Paul Wood visits the Holy Land
The joy of travelling around the Holy Land lies in seeing the place names of biblical legend right there on the signposts in front of you. Leaving Ben Gurion airport on my first visit here, some years ago, there was a jolt of excitement as we passed the motorway exit almost casually directing drivers to The Galilee. Armageddon is not only what will happen if the Israelis discover that Iran has the bomb; it’s a real place, about 60 miles north of Jerusalem. You really can walk through the Valley of the Shadow of Death.
The sheer weight of anticipation can turn to disappointment, warns one of my guidebooks, when the sacred sites do not seem as grand as might be expected of the home of the greatest story ever told. It is true that for a city which is central to the world’s three great monotheistic faiths, Jerusalem can seem a bit shabby in places. Wandering through the Old City’s narrow alleyways and passages, there is graffiti on the walls and, by dusk, piles of rubbish left rotting in the streets.
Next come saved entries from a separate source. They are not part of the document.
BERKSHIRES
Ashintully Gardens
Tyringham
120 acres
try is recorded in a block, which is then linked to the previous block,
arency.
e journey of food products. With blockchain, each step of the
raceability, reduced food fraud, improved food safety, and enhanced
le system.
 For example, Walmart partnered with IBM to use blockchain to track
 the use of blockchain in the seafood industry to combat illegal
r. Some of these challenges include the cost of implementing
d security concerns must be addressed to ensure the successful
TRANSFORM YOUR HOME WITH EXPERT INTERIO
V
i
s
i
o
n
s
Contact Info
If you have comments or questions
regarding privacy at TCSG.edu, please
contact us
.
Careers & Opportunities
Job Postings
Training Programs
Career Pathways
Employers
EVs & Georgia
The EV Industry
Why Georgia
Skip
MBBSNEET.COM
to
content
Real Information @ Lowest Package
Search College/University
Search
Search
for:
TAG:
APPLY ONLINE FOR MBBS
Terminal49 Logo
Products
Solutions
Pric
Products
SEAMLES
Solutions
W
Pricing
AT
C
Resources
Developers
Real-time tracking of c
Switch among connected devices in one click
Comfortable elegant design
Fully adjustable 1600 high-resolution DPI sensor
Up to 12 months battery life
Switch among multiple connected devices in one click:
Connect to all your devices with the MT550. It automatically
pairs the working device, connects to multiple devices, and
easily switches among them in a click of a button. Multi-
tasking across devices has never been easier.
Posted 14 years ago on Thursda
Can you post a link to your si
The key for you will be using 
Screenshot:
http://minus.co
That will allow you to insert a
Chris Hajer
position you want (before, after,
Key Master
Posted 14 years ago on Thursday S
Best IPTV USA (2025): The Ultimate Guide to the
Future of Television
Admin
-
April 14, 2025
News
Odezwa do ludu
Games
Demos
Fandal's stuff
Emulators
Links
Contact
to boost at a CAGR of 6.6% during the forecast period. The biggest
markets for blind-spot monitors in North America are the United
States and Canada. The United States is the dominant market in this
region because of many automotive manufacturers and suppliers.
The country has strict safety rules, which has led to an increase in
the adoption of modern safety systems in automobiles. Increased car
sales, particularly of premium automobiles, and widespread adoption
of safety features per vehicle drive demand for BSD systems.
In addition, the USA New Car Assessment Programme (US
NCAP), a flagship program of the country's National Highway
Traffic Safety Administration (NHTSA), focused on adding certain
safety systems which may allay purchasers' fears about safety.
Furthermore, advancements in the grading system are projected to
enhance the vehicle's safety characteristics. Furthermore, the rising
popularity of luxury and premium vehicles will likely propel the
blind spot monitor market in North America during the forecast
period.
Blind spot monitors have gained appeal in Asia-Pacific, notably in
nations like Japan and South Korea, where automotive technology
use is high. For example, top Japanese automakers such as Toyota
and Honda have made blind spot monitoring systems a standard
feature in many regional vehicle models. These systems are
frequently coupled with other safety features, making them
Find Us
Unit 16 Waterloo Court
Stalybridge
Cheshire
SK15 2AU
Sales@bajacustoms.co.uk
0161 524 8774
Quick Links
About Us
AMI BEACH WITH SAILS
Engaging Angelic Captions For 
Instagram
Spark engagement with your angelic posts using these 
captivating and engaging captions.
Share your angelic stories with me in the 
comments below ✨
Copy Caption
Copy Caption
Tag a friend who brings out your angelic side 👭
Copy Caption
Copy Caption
Still, all this, the crush of people, and even the souvenir sellers plucking at your sleeve — some things don’t change over the millennia — start to work on the imagination. OK, I must admit that one of the things which leapt into my mind was the Python sketch about the People’s Front of Judea. No! The Judean People’s Front. But making your way up the Via Dolorosa, over polished stones left by the Romans, it is also easy to picture the centurions at the foot of the Cross, casting lots for Christ’s single garment.
After squeezing through the gap between the tourist police and the T-shirt shop, you arrive where this is supposed to have happened, now marked by the Church of the Holy Sepulchre, a sepulchre being a grave carved into a hillside. From the outside, the church is rather modest; you can see what the guidebook is talking about. But inside is a cool, dark, echoing chamber topped by a great dome. Up a flight of stairs is Golgotha, ‘place of the skull’, reputed site of the Crucifixion.
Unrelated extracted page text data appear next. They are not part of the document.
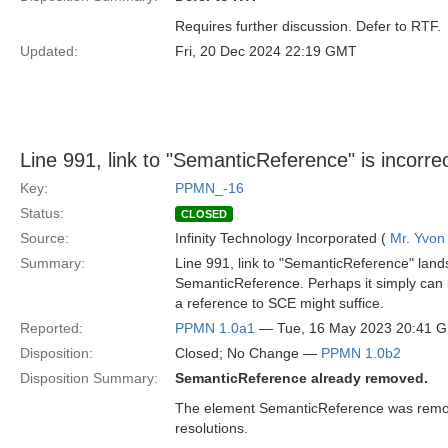
Requires further discussion. Defer to RTF.
Updated:
Fri, 20 Dec 2024 22:19 GMT
Line 991, link to "SemanticReference" is incorrec
Key:
PPMN_-16
Status:
CLOSED
Source:
Infinity Technology Incorporated (
Mr. Yvon
Summary:
Line 991, link to "SemanticReference" land
SemanticReference. Perhaps it simply can
a reference to SCE might suffice.
Reported:
PPMN 1.0a1
— Tue, 16 May 2023 20:41 
Disposition:
Closed; No Change —
PPMN 1.0b2
Disposition Summary:
SemanticReference already removed.
The element SemanticReference was remo
resolutions.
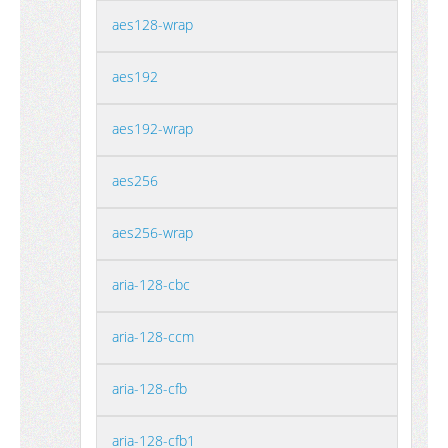
aes128-wrap
aes192
aes192-wrap
aes256
aes256-wrap
aria-128-cbc
aria-128-ccm
aria-128-cfb
aria-128-cfb1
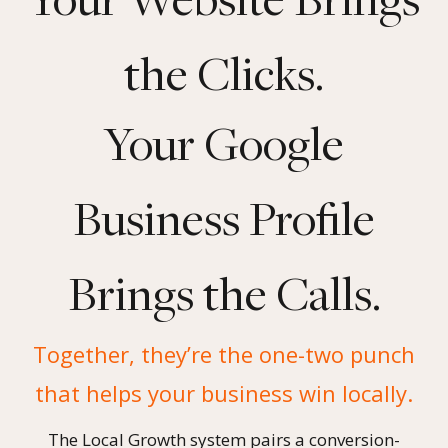
the Clicks.
Your Google
Business Profile
Brings the Calls.
Together, they’re the one-two punch
that helps your business win locally.
The Local Growth system pairs a conversion-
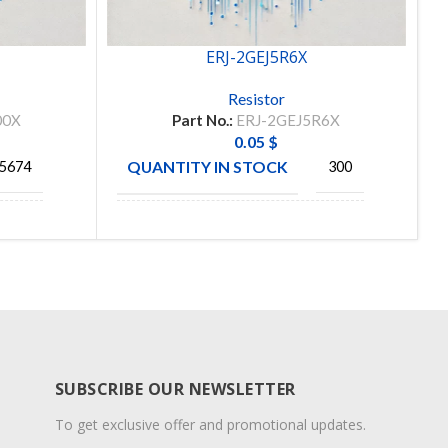
ERJ-2GEJ5R6X
Resistor
00X
Part No.:
ERJ-2GEJ5R6X
0.05
$
QUANTITY IN STOCK
5674
300
MANUFACTURE
ONIC
PANASONIC
SUBSCRIBE OUR NEWSLETTER
To get exclusive offer and promotional updates.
The exact spot, a tiny square of rock, is just visible, framed by the ornate brass and gold leaf of the eastern churches. There’s usually a line of Rohan-clad tourists waiting to take photographs and reach in to touch. Many people are here on pilgrimage and it’s always interesting to watch their reactions: often, they are overcome with emotion. Just below, half a dozen American women wept as they knelt to touch the spot where Jesus was said to have been laid after being taken down from the Cross.